== Problem to work on ==
Your answer should be a single number, the count of lines in the material with the string "transformers".

== Information shown ==
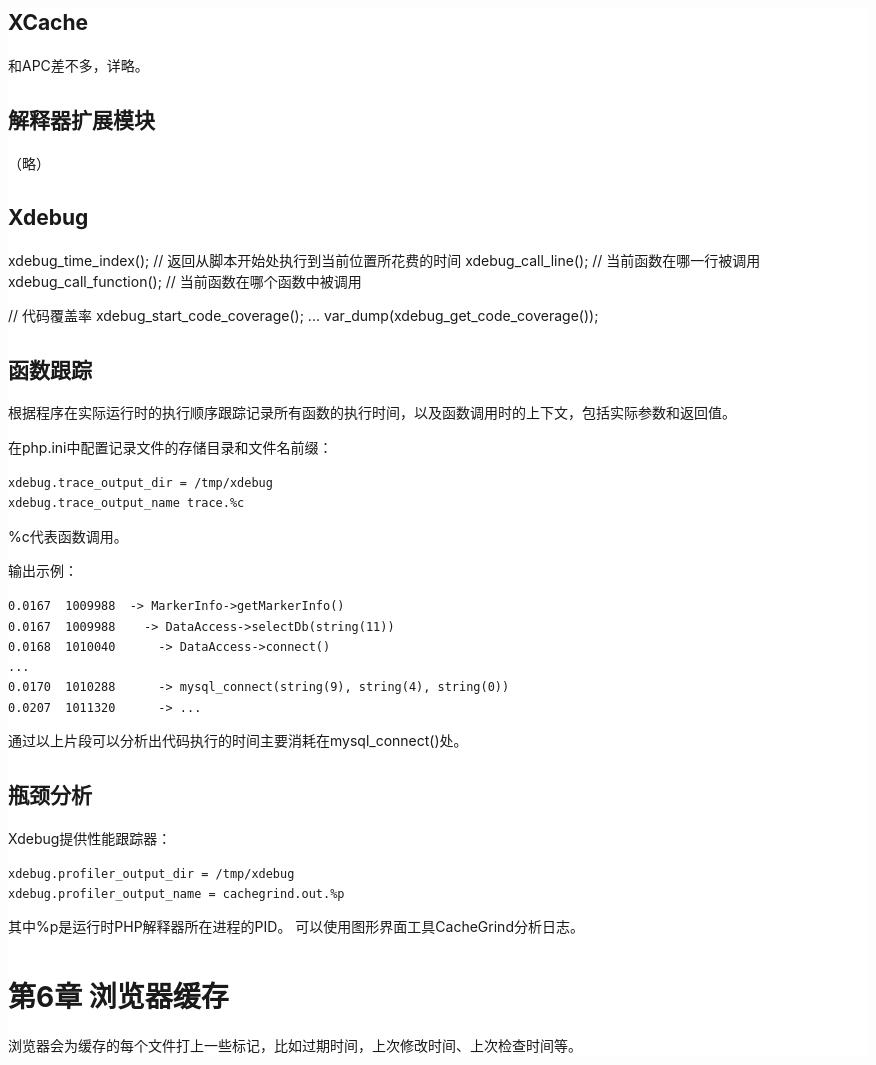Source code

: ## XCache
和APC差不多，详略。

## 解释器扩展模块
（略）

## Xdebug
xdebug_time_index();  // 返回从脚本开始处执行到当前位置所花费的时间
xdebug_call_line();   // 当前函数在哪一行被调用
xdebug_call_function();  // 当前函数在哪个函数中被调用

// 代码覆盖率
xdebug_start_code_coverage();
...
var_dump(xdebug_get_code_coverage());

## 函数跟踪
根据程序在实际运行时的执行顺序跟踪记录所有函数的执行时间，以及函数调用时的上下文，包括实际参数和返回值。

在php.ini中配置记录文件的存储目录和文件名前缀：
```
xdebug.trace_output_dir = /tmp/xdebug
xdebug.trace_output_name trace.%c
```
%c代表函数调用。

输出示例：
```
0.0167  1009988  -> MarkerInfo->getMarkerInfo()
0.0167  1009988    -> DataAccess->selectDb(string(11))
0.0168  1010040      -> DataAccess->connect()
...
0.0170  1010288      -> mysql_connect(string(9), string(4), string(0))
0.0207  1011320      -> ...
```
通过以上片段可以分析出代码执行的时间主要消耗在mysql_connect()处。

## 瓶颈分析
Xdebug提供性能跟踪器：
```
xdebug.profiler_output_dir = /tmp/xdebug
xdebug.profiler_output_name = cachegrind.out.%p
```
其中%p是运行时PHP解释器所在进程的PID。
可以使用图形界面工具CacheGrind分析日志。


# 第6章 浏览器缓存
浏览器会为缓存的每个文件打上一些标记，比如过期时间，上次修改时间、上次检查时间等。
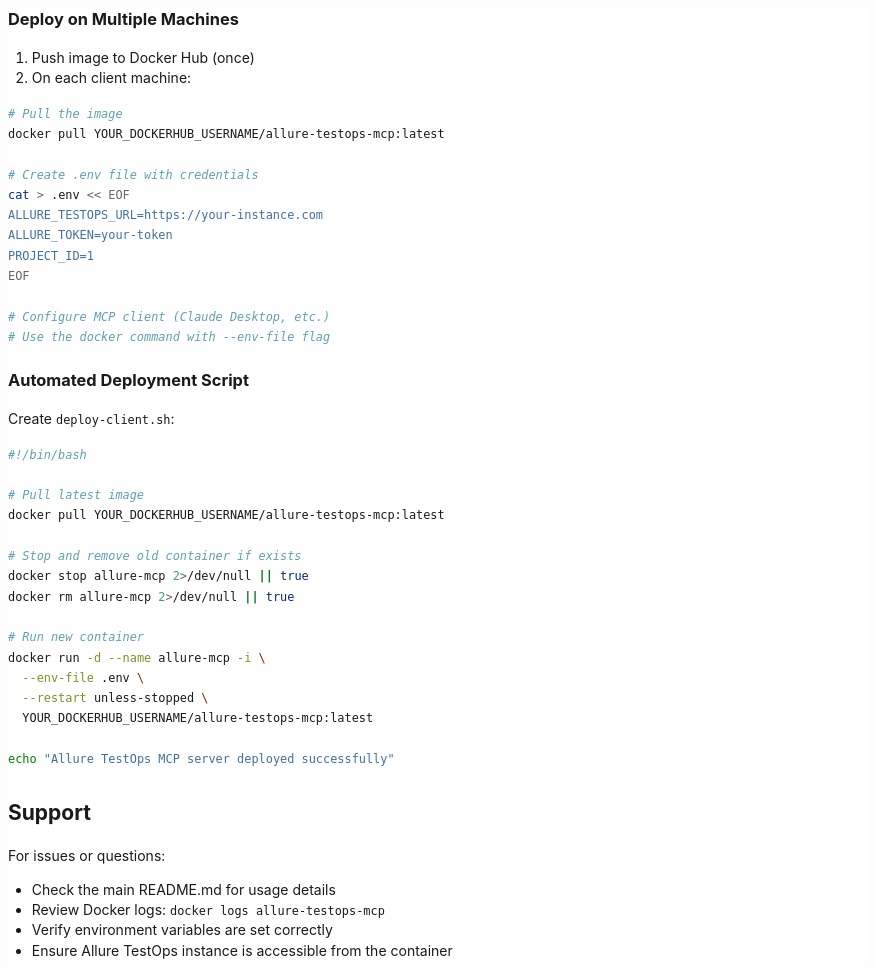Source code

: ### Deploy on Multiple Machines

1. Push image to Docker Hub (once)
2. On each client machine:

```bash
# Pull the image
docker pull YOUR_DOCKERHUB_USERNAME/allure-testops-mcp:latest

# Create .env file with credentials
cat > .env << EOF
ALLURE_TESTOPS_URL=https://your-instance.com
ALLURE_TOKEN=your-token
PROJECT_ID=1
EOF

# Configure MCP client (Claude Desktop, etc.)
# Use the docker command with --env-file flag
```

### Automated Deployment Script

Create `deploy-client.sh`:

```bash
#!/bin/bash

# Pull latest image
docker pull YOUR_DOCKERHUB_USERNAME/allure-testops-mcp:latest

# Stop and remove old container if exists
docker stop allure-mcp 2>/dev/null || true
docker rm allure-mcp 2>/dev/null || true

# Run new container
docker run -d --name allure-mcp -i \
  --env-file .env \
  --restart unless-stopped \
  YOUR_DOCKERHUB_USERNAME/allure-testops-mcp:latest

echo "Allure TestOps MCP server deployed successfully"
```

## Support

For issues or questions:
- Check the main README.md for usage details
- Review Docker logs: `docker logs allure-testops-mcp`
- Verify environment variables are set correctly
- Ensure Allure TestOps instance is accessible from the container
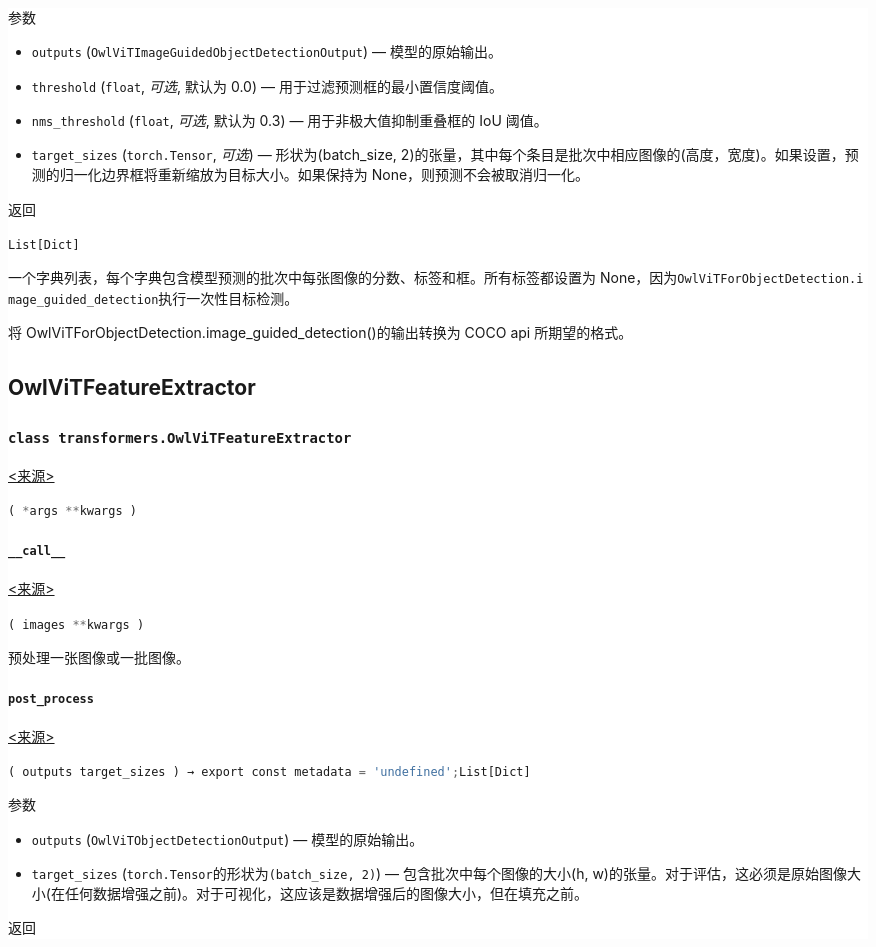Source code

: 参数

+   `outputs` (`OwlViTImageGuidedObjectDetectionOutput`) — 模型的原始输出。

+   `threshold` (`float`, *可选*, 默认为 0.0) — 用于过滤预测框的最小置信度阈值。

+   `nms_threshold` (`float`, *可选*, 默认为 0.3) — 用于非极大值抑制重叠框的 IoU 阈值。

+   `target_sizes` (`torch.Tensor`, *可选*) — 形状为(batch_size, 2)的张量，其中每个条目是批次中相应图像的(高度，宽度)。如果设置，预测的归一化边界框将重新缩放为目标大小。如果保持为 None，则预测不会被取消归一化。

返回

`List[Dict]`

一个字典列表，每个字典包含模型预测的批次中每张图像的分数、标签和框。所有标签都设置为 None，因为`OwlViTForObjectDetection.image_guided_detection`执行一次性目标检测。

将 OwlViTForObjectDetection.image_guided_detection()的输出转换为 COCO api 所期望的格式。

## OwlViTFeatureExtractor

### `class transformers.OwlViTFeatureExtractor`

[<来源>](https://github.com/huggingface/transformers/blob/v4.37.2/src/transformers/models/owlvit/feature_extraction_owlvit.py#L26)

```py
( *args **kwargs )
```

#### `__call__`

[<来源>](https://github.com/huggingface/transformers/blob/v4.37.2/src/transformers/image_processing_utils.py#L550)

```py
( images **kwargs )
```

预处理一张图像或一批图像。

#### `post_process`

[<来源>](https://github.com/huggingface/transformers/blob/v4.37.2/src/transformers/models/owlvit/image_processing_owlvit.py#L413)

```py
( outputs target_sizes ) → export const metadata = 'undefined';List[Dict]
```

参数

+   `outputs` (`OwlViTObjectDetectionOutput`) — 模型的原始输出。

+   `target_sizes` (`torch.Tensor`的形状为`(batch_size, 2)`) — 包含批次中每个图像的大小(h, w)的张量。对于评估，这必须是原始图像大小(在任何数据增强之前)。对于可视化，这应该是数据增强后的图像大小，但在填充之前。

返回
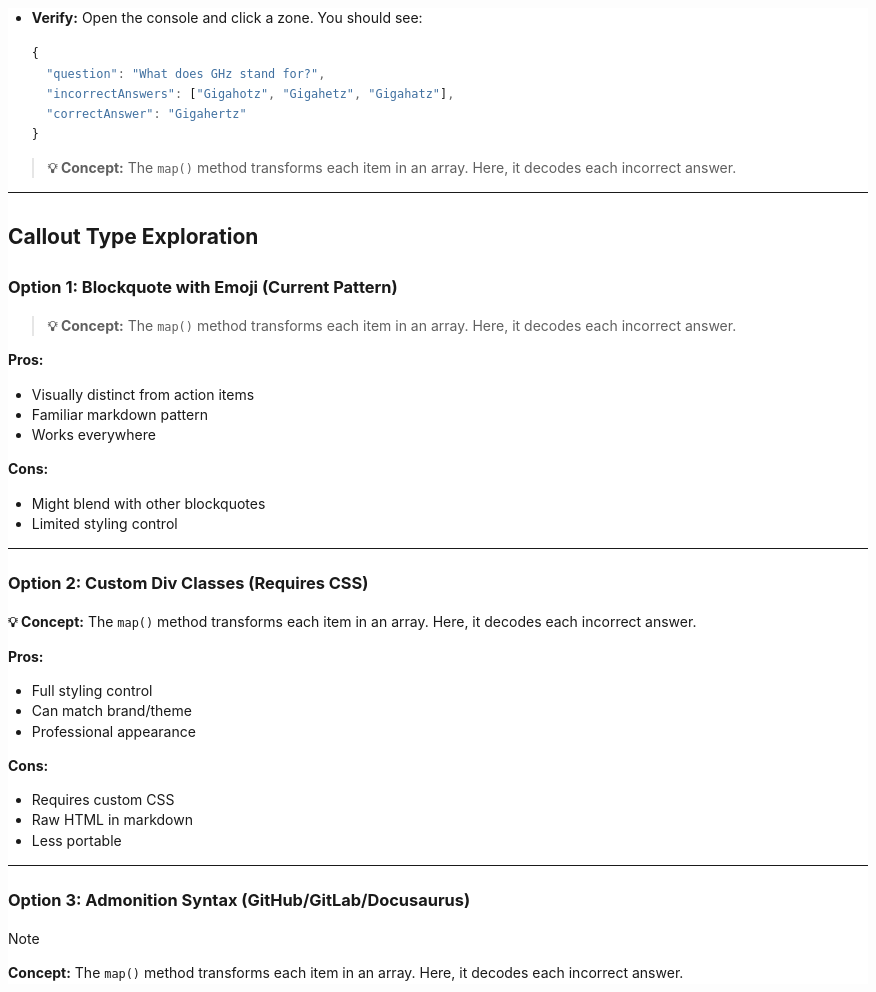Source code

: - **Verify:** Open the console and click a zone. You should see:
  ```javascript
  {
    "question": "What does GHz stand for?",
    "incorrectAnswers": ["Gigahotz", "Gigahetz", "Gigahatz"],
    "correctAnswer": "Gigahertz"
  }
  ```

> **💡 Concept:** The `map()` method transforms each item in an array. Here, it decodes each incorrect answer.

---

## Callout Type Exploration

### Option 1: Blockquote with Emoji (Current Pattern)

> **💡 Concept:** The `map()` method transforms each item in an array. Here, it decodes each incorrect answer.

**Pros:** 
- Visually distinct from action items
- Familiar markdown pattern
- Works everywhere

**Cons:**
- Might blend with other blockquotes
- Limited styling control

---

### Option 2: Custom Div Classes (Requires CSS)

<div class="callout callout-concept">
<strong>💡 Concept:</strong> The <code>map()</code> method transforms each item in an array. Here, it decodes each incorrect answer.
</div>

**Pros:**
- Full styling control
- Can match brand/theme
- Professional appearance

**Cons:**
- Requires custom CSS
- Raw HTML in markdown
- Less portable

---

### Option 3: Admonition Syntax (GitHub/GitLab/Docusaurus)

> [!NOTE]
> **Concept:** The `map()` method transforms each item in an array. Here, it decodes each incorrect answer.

== Written solution ==
4